The mandate allows for non-profit insurers like currently exist, like co-ops, like self-insurers (some states with strong public hospital systems offer this – CA does), and for states to build their own public option or single payer systems like VT is considering. But all of that had to be demonized by the left in order to make the case for a national single payer or public option system. That’s not to say that those wouldn’t be fine things to have, but they decided to trash otherwise good solutions that could have been implemented under what Congress was likely to pass in order to swing liberals toward a bill that, honestly, was never going to be supported by senators that represent states that headquarter large national insurers (Lieberman, Nelson).
AAA Bonds
Well, there’s nothing wrong with cooperatives. I bank at one, in fact. But they’re not universal health care, which is the baseline of civilization.
AAA Bonds
@burnspbesq:
Do it.
Corner Stone
@Martin:
She’s pure evil you know.
And more powerful than AAPL’s cash on hand.
OzoneR
Which is true and all, but they would have been a huge improvement and were certainly passable in 2009. Maybe I looked at this differently because I don’t support an immediate change to single payer, because I think it would be a shellshock at first, but rather think it needs to be implemented gradually (like starting in the states, thank you Vermont), so I was more amicable toward the idea of a co-op.
Glen Tomkins
You need a full-spectrum solution
It’s relatively easy to organize the delivery of patient care more rationally than the present non-system from the patient end. But that end of the business, primary care, isn’t where the low quality and excessive costs in our non-system come from. They derive from the fact that the lack of system results in the overuse of highly invasive and expensive specialist interventions, compared to addressing problems earlier and at a lower level of care. We need to think more, especially ealier and at lower levels of care, so that we end up needing to do less at the high end.

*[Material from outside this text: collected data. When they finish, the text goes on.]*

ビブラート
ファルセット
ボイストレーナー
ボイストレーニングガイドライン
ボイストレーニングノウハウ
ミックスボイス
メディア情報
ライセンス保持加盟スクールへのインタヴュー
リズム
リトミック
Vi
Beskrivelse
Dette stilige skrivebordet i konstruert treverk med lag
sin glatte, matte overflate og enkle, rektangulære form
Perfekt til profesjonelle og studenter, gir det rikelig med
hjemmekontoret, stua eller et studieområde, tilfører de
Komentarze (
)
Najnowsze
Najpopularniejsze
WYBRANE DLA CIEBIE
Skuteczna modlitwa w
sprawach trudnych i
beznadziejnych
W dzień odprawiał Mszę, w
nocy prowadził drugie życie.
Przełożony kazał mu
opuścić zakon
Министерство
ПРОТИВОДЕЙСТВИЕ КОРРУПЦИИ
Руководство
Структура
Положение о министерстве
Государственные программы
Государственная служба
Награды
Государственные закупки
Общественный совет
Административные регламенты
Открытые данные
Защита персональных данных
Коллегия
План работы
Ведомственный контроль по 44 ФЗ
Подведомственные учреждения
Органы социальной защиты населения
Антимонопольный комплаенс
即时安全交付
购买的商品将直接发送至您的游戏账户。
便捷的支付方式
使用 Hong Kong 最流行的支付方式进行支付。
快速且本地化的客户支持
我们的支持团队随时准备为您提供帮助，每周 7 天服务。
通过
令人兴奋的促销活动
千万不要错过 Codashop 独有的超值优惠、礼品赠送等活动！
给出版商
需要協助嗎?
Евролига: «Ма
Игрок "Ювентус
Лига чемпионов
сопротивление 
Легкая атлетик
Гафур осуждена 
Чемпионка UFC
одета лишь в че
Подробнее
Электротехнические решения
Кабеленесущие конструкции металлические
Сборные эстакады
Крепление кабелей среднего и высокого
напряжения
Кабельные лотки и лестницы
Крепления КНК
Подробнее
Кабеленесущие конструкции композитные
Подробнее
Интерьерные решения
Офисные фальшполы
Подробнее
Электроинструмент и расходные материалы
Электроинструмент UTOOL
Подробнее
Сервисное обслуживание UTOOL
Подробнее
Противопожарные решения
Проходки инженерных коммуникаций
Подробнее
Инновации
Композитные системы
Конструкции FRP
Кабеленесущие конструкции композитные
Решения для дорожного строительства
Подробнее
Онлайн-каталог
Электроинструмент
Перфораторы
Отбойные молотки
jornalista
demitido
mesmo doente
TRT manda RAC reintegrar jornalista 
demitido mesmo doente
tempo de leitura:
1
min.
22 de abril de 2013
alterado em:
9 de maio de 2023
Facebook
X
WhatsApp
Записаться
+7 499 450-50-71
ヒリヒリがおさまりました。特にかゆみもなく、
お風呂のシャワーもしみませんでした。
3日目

But if you do more at the primary care level, primary care is going to be more expensive, and it’s going to be more expensive right up front. The benefits of that extra effort would be slow in showing up even if we compensated medical skull sweat as well as we do medical intervention — but we don’t. We stand the surgical maxim on its head, and reward measuring once to cut twice, rather than measuring twice so as to need to cut only once. And even if we surmounted those hurdles, in order to provide medical care, you need to be able to offer the full spectrum, you need your primary care to be able to integrate into specialty care that smaller, because better-picked-over, stream of patients it does end up sending off to the specialists. That end of the spectrum still holds a veto over all your good work on improving quality and holding down costs at the primary care front end, because if there’s a mismatch between your front end and the specialty intervention end, the high cost stuff still ends up being overdone and misdirected.

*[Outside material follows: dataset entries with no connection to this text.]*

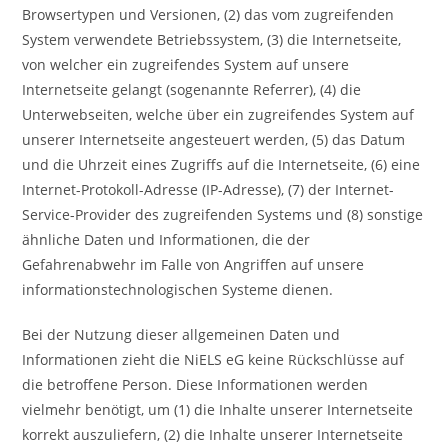
Browsertypen und Versionen, (2) das vom zugreifenden
System verwendete Betriebssystem, (3) die Internetseite,
von welcher ein zugreifendes System auf unsere
Internetseite gelangt (sogenannte Referrer), (4) die
Unterwebseiten, welche über ein zugreifendes System auf
unserer Internetseite angesteuert werden, (5) das Datum
und die Uhrzeit eines Zugriffs auf die Internetseite, (6) eine
Internet-Protokoll-Adresse (IP-Adresse), (7) der Internet-
Service-Provider des zugreifenden Systems und (8) sonstige
ähnliche Daten und Informationen, die der
Gefahrenabwehr im Falle von Angriffen auf unsere
informationstechnologischen Systeme dienen.
Bei der Nutzung dieser allgemeinen Daten und
Informationen zieht die NiELS eG keine Rückschlüsse auf
die betroffene Person. Diese Informationen werden
vielmehr benötigt, um (1) die Inhalte unserer Internetseite
korrekt auszuliefern, (2) die Inhalte unserer Internetseite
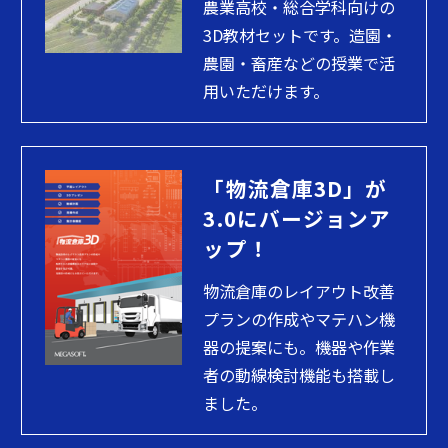
農業高校・総合学科向けの
3D教材セットです。造園・
農園・畜産などの授業で活
用いただけます。
「物流倉庫3D」が
3.0にバージョンア
ップ！
物流倉庫のレイアウト改善
プランの作成やマテハン機
器の提案にも。機器や作業
者の動線検討機能も搭載し
ました。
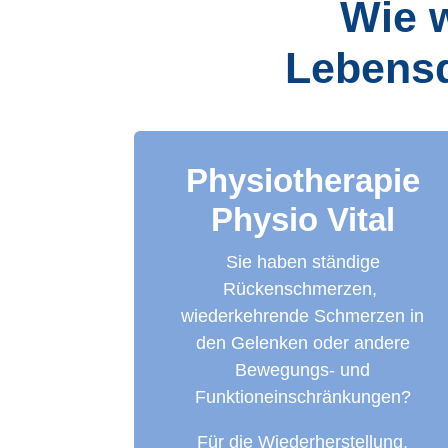
Wie w
Lebensqu
Physiotherapie
Physio Vital
Sie haben ständige
Rückenschmerzen,
wiederkehrende Schmerzen in
den Gelenken oder andere
Bewegungs- und
Funktioneinschränkungen?
Für die Wiederherstellung,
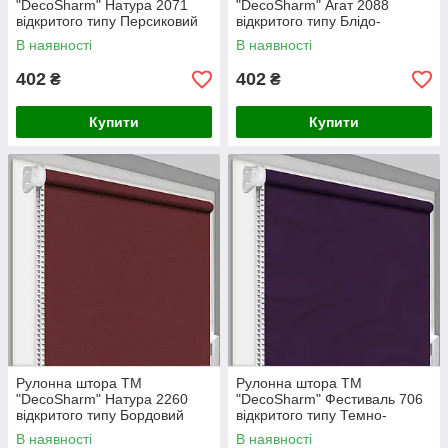
"DecoSharm" Натура 2071
"DecoSharm" Агат 2088
відкритого типу Персиковий
відкритого типу Блідо-
червоний
В наявності
В наявності
402
402
₴
₴
Купити
Купити
Рулонна штора ТМ
Рулонна штора ТМ
"DecoSharm" Натура 2260
"DecoSharm" Фестиваль 706
відкритого типу Бордовий
відкритого типу Темно-
фіолетовий
В наявності
В наявності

I volunteer in a free clinic myself. We provide quality primary care, better than people get who have insurance, because we have no corporate master pressuring us to compromise care in order to maximize profits. But at the end of the day, some of the people I work up actually are going to end up having cancer, and eventually some of my diabetics are going to end up needing dialysis no matter how clever I am and compliant they are at working to prevent that. My free clinic, and the Co-Ops, need surgeons and oncologists and nephrologists and all the other specialists, and all the services available at their hospitals and dialysis centers, and if we don’t have their services available in a manner coordinated with what we have done at the front end, the result is neither high quality nor low costs.
Co-ops won’t be a force for improvement unless they encompass the whole spectrum of medical services.